Если же мы устраним соревнование из греческой жизни, перед нами тотчас предстанет догомеровская бездна с ужасной, дикой ненавистью и жаждой уничтожения. Этот феномен, к сожалению, проявлялся нередко, когда выдающаяся личность, благодаря большому, блестящему делу, вдруг исключалась из состязания и становилась, согласно собственному суждению и суждению своих сограждан, hors de concours143. Последствия этого, почти без исключения, самые ужасные; обыкновенно из этих последствий выводят заключение, что грек был не в состоянии переносить славу и счастье, но вернее сказать, он не мог переносить славы без дальнейшего состязания и счастья как венца состязания. Ярким примером служит судьба Мильтиада. Несравненный успех при Марафоне поставил его на исключительную высоту, выше всех его соратников: и вот он чувствует, как в нем пробуждается низкая мстительная страсть, направленная против одного паросского жителя, с которым он находился во вражде с юных лет. Для удовлетворения этой страсти он злоупотребляет своей славой, своей государственной властью, своей честью гражданина и сам обесчещивает себя. Сознавая неудачу, он пускается на недостойные махинации. Он вступает в тайную и нечестивую связь с жрицей Деметры Тимо и хочет войти ночью в священный храм, куда не допускается ни один мужчина. Но когда он, перепрыгнув стену, приближается к святилищу богини, его вдруг охватывает чувство панического страха: обезумевший, он чувствует, что его гонят прочь, и, снова перепрыгивая через стену, падает разбитый и тяжело раненный. Приходится снять осаду, народный суд ожидает его, а позорная смерть кладет свою печать на блестящий геройский жизненный путь, чтобы омрачить его перед всем потомством144. Зависть небожителей ранила его после Марафонской битвы. И эта зависть богов разгорается все сильнее при виде человека, который остался без соперников на исключительной высоте славы. Наравне с ним теперь одни лишь боги – и потому они против него. Они склоняют его к спесивому поступку
Заметим еще, что так, как гибнет Мильтиад, гибли благороднейшие греческие государства, когда на ристалище, благодаря заслугам и удаче, они достигали храма Нике. Афины, уничтожившие независимость своих союзников и жестоко подавлявшие восстания покоренных, Спарта, после Эгоспотамской битвы145 еще более жестоко и неумолимо доказывавшая свой перевес над Элладой – тоже по примеру Мильтиада довели себя до гибели через спесивые деяния; все это – доказательство того, что без зависти, ревности и честолюбия в состязании эллинское государство, как и эллинский человек, вырождается. Оно становится злым и жестоким, оно становится мстительным и нечестивым, короче говоря, «догомеровским», и тогда достаточно панического страха, чтобы привести его к падению и гибели. Спарта и Афины отдаются Персии, как это сделали Фемистокл и Алкивиад; они изменили эллинству, отказавшись от благороднейшей коренной эллинской идеи состязания; и Александр, грубая и усеченная копия греческой истории, создает вселенского эллина и так называемый «эллинизм».

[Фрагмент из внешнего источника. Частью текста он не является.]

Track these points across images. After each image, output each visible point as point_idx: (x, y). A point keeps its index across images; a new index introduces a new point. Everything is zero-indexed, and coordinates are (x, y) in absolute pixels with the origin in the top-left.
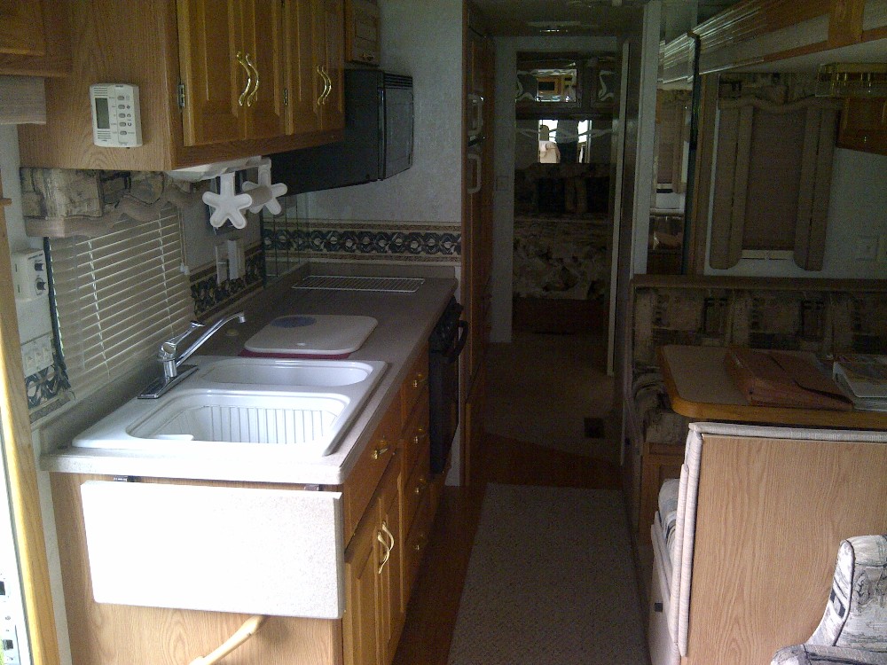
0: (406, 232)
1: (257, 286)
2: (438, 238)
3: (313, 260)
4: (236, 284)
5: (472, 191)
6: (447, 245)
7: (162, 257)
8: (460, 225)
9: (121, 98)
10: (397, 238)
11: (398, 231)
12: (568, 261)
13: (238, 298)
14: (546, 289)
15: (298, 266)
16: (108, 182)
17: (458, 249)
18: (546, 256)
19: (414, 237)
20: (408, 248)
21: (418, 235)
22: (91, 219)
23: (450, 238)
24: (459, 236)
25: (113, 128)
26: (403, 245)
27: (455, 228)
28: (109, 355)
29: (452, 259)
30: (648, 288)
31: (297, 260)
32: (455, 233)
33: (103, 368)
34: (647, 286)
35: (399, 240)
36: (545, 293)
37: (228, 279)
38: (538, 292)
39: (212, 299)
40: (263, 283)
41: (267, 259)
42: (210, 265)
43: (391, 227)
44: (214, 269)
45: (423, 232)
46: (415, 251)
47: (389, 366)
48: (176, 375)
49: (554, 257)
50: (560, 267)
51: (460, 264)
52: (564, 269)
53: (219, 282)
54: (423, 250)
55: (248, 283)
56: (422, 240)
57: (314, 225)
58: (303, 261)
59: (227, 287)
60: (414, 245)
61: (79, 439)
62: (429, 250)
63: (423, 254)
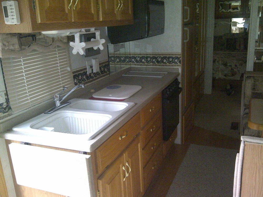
0: (162, 56)
1: (107, 74)
2: (173, 58)
3: (132, 66)
4: (97, 74)
5: (185, 41)
6: (176, 61)
7: (59, 65)
8: (180, 53)
9: (11, 6)
10: (159, 58)
11: (159, 56)
12: (233, 66)
13: (98, 79)
14: (225, 76)
15: (125, 68)
16: (23, 38)
17: (180, 62)
18: (225, 65)
19: (165, 58)
20: (163, 62)
21: (166, 57)
22: (16, 51)
23: (177, 58)
24: (180, 57)
25: (10, 17)
26: (161, 61)
27: (179, 55)
28: (31, 99)
29: (178, 66)
30: (251, 77)
31: (125, 66)
32: (179, 56)
33: (28, 103)
34: (250, 76)
35: (160, 59)
36: (224, 77)
37: (92, 72)
38: (223, 77)
39: (85, 79)
40: (109, 74)
41: (110, 66)
42: (84, 68)
43: (157, 55)
44: (86, 69)
45: (168, 56)
46: (165, 63)
47: (136, 104)
48: (60, 105)
49: (228, 65)
50: (230, 68)
51: (180, 67)
52: (232, 69)
53: (88, 73)
54: (168, 62)
55: (102, 74)
56: (167, 59)
57: (132, 54)
58: (128, 66)
59: (92, 75)
60: (165, 61)
61: (15, 128)
62: (170, 62)
63: (168, 64)
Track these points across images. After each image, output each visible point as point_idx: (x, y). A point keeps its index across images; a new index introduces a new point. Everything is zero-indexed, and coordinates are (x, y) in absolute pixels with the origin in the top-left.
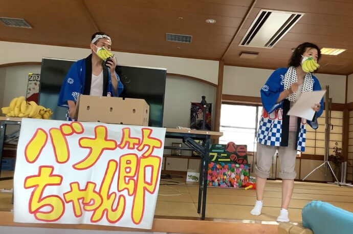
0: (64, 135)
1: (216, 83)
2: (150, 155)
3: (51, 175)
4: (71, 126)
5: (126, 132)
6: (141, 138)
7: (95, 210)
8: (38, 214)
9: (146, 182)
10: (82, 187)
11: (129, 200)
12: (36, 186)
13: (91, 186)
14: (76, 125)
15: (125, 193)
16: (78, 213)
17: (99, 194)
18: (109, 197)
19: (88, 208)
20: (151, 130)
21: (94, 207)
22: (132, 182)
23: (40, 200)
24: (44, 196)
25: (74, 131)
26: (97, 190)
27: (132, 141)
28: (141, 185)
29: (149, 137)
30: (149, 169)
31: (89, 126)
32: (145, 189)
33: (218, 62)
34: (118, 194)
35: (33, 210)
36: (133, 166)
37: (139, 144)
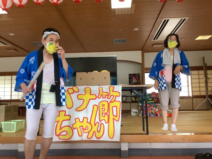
0: (70, 94)
1: (141, 62)
2: (114, 101)
3: (65, 115)
4: (72, 89)
5: (101, 89)
6: (109, 92)
7: (89, 132)
8: (60, 136)
9: (114, 116)
10: (81, 120)
11: (106, 126)
12: (58, 121)
13: (85, 120)
14: (75, 88)
15: (103, 122)
16: (80, 134)
17: (90, 123)
18: (95, 125)
19: (85, 131)
20: (114, 87)
22: (106, 116)
23: (61, 128)
24: (62, 126)
25: (74, 91)
26: (89, 121)
27: (104, 94)
28: (111, 117)
29: (113, 91)
30: (115, 109)
31: (81, 88)
32: (114, 119)
33: (141, 51)
34: (100, 123)
35: (57, 134)
36: (106, 107)
37: (108, 95)
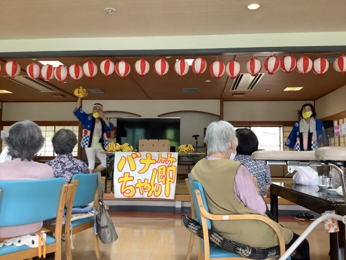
0: (133, 158)
1: (219, 115)
2: (171, 166)
3: (129, 176)
4: (136, 154)
5: (160, 155)
6: (167, 157)
7: (149, 192)
8: (125, 194)
9: (170, 178)
10: (143, 181)
11: (163, 186)
12: (123, 182)
13: (146, 181)
14: (138, 153)
15: (161, 183)
16: (142, 193)
17: (150, 184)
18: (154, 185)
19: (145, 190)
20: (171, 154)
21: (148, 190)
22: (164, 178)
23: (125, 187)
24: (127, 185)
25: (137, 156)
26: (149, 182)
27: (163, 160)
28: (168, 179)
29: (170, 157)
30: (171, 172)
31: (144, 154)
32: (170, 181)
33: (219, 100)
34: (158, 184)
35: (122, 192)
36: (164, 171)
37: (166, 161)
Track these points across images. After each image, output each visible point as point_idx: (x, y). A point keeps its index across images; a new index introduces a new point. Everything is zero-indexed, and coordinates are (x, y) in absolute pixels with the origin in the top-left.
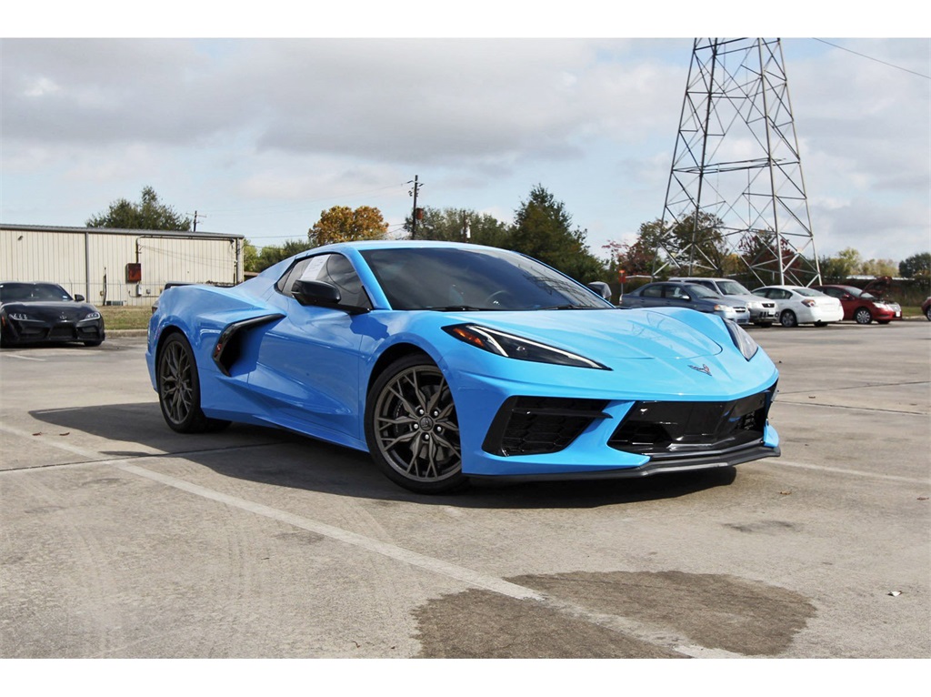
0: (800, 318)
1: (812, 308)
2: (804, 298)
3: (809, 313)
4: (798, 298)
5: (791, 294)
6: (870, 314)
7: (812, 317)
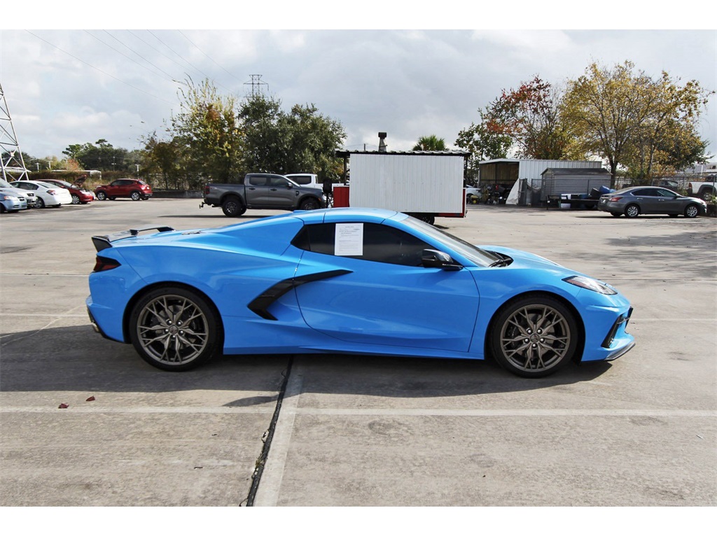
0: (47, 203)
1: (54, 196)
2: (48, 189)
3: (53, 199)
4: (42, 189)
5: (37, 187)
6: (79, 198)
7: (55, 202)
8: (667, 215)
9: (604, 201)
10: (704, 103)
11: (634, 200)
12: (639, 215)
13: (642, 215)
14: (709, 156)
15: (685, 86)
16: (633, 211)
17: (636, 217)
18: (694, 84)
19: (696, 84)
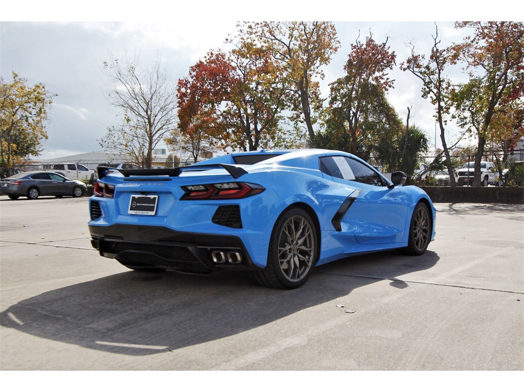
8: (54, 197)
9: (6, 185)
10: (50, 103)
11: (33, 184)
12: (39, 197)
13: (41, 197)
14: (40, 150)
15: (34, 87)
16: (34, 193)
17: (37, 199)
18: (41, 87)
19: (43, 87)
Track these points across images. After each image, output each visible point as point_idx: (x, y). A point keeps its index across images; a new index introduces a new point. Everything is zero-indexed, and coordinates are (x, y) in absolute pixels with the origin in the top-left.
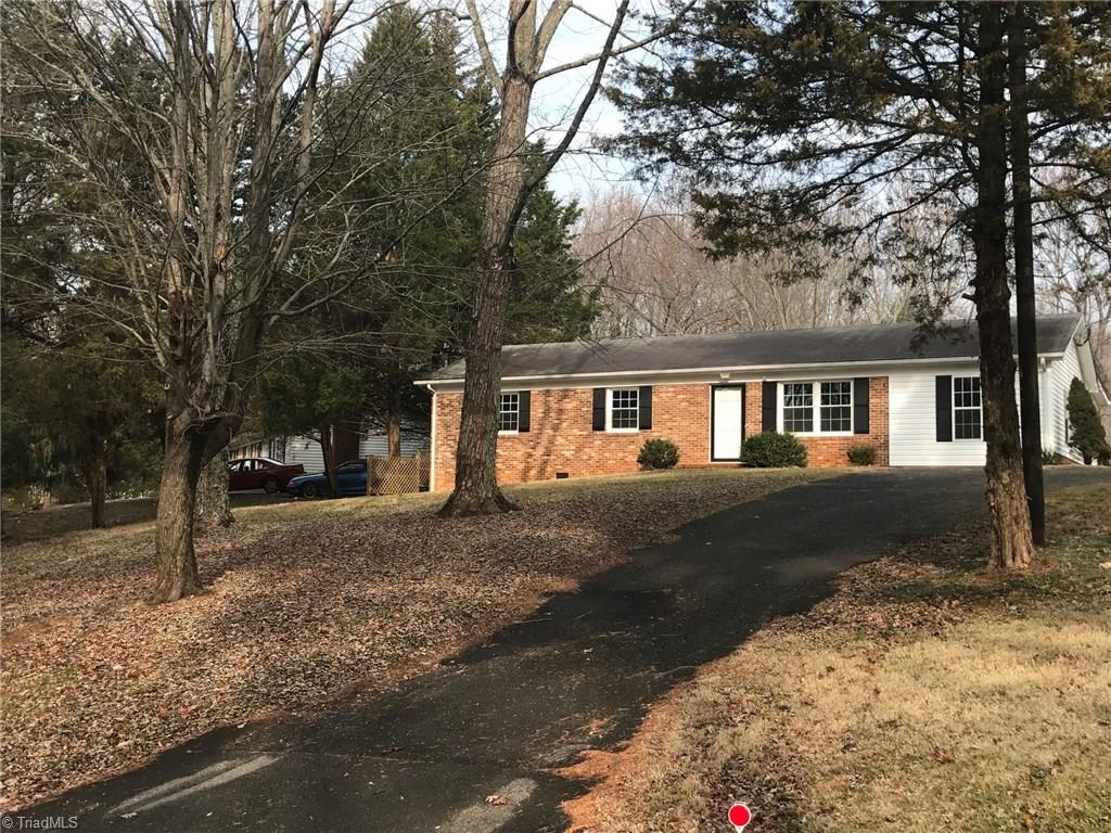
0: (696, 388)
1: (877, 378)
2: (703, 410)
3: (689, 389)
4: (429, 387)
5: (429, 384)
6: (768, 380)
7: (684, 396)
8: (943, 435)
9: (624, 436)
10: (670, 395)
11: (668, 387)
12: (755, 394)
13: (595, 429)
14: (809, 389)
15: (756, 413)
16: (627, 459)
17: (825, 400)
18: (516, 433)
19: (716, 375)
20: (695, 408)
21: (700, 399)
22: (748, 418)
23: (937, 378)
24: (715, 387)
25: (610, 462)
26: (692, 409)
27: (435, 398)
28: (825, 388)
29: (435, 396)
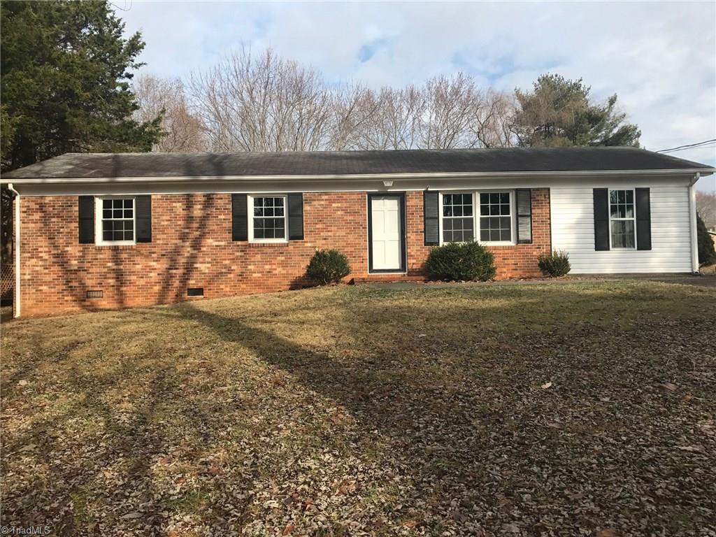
0: (353, 197)
1: (538, 189)
2: (360, 219)
3: (345, 197)
4: (11, 187)
5: (11, 184)
6: (429, 189)
7: (339, 205)
8: (601, 244)
9: (271, 246)
10: (322, 203)
11: (321, 194)
12: (415, 203)
13: (235, 239)
14: (468, 199)
15: (416, 223)
16: (274, 272)
17: (484, 210)
18: (132, 243)
19: (379, 183)
20: (352, 218)
21: (357, 207)
22: (409, 228)
23: (595, 190)
24: (372, 196)
25: (254, 275)
26: (349, 218)
27: (18, 201)
28: (484, 198)
29: (18, 198)
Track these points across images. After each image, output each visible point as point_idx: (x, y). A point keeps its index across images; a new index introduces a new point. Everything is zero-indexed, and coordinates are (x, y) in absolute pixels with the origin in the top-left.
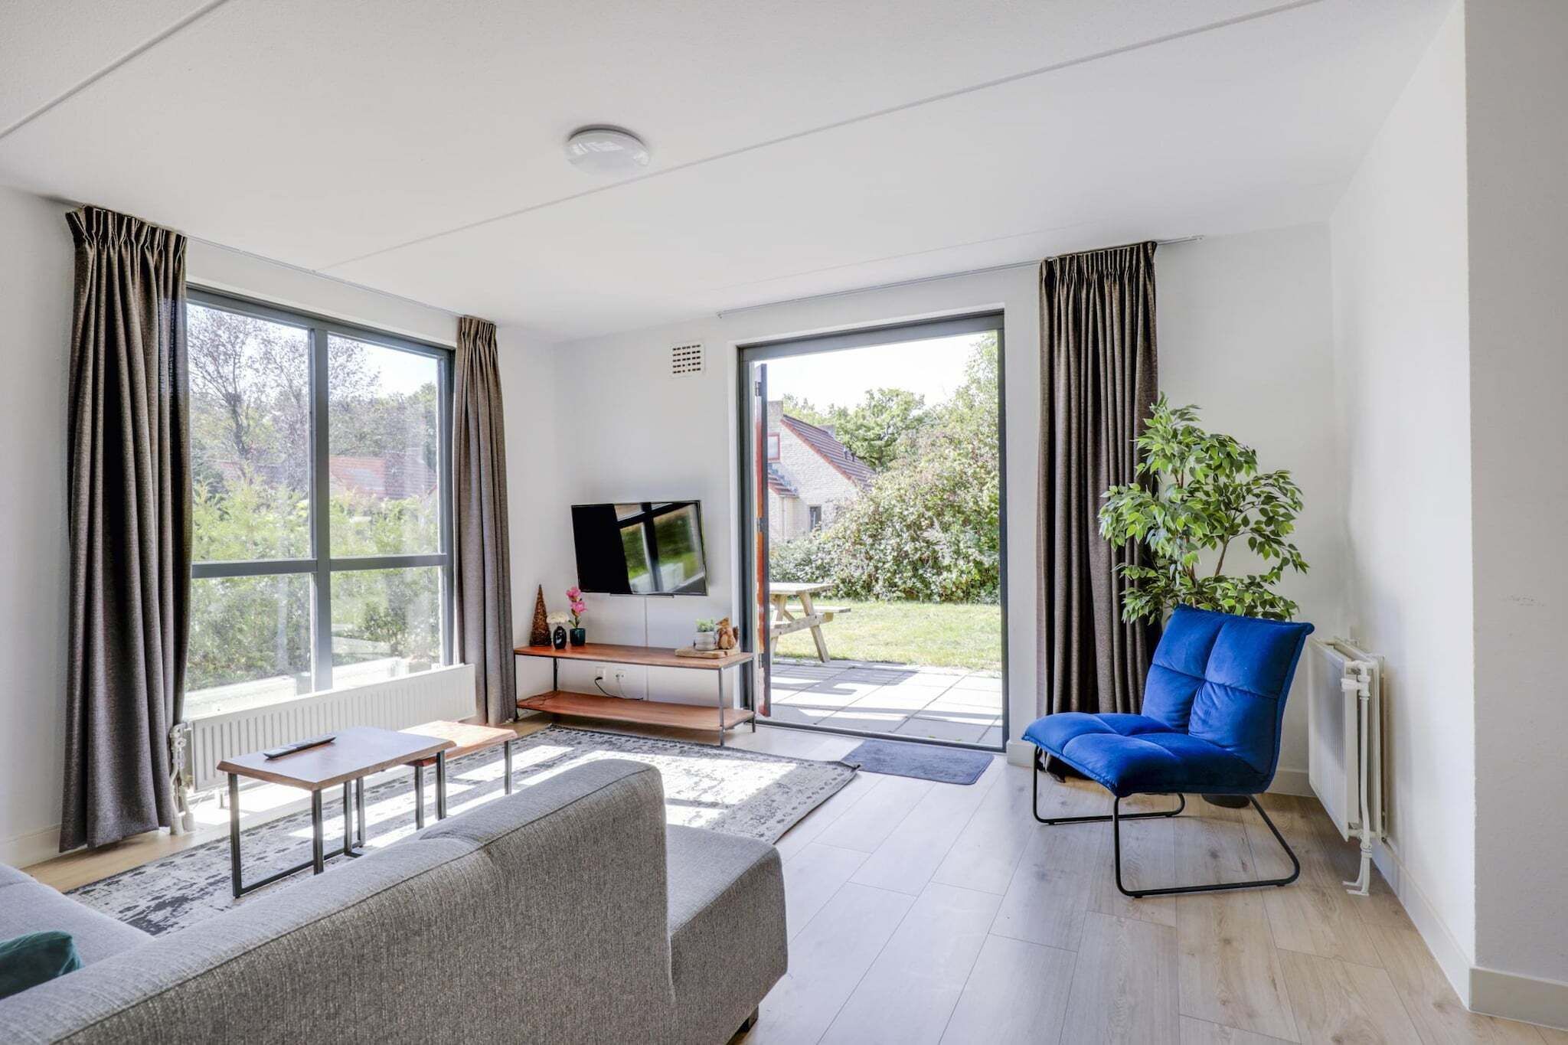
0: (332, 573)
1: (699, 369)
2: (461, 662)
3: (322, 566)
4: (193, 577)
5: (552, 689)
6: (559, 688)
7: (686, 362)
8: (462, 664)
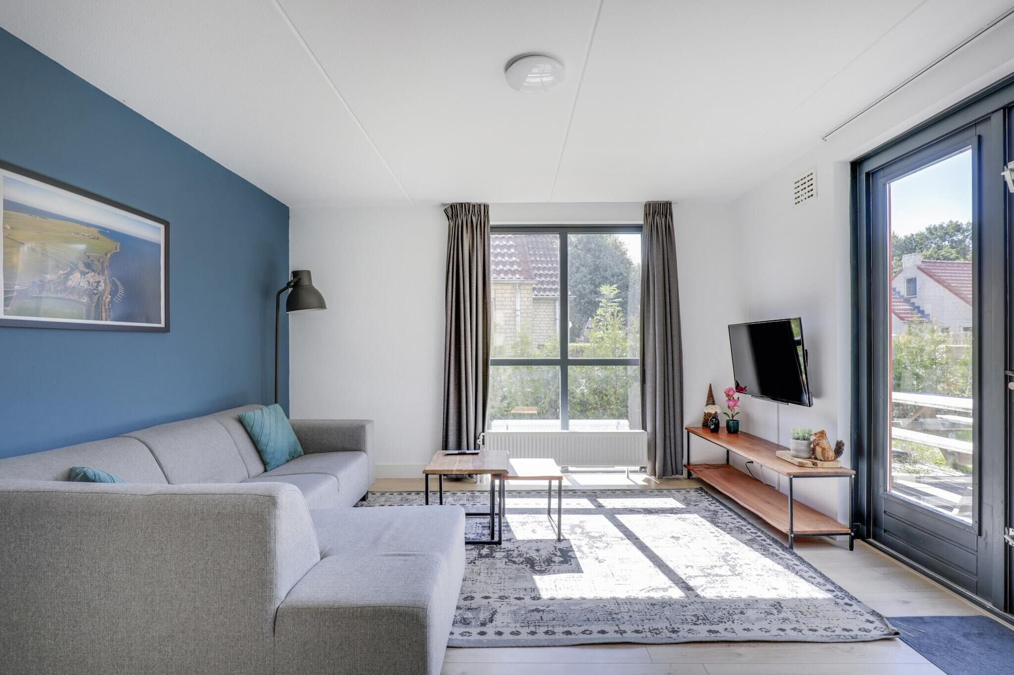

Философия в трагическую эпоху Греции146
Когда мы рассуждаем о людях, от нас отдаленных, нам достаточно знать их цели, чтобы в общем или одобрить, или отвергнуть их. О более близких мы (кроме того) судим по средствам, употребляемым ими для достижения их цели: часто мы осуждаем цели, но любим людей за средства и способы их хотения. Всякие философские системы только для своих основателей представляют неопровержимую истину; всем позднейшим философам они обыкновенно кажутся великой сплошной ошибкой, а заурядные головы видят в них сумму ошибок и истин, в конечной же цели – несомненное заблуждение и потому отвергают их. Многие люди отвергают всякого философа, раз его цель не та самая, что их, собственная; так поступают более отдаленные. Кто же вообще в состоянии радоваться великим людям, тот радуется и таким системам, даже если они совершенно ошибочны: в них все же содержится один вполне неопровержимый пункт – индивидуальное настроение, окраска; ими можно воспользоваться, чтобы создать картину философа, точно так же, как по растению определенного места можно судить о почве. Во всяком случае, данный способ жить и созерцать дела житейские – однажды существовал и, следовательно, он возможен: «система» или, по крайней мере, часть этой системы – произведение этой почвы.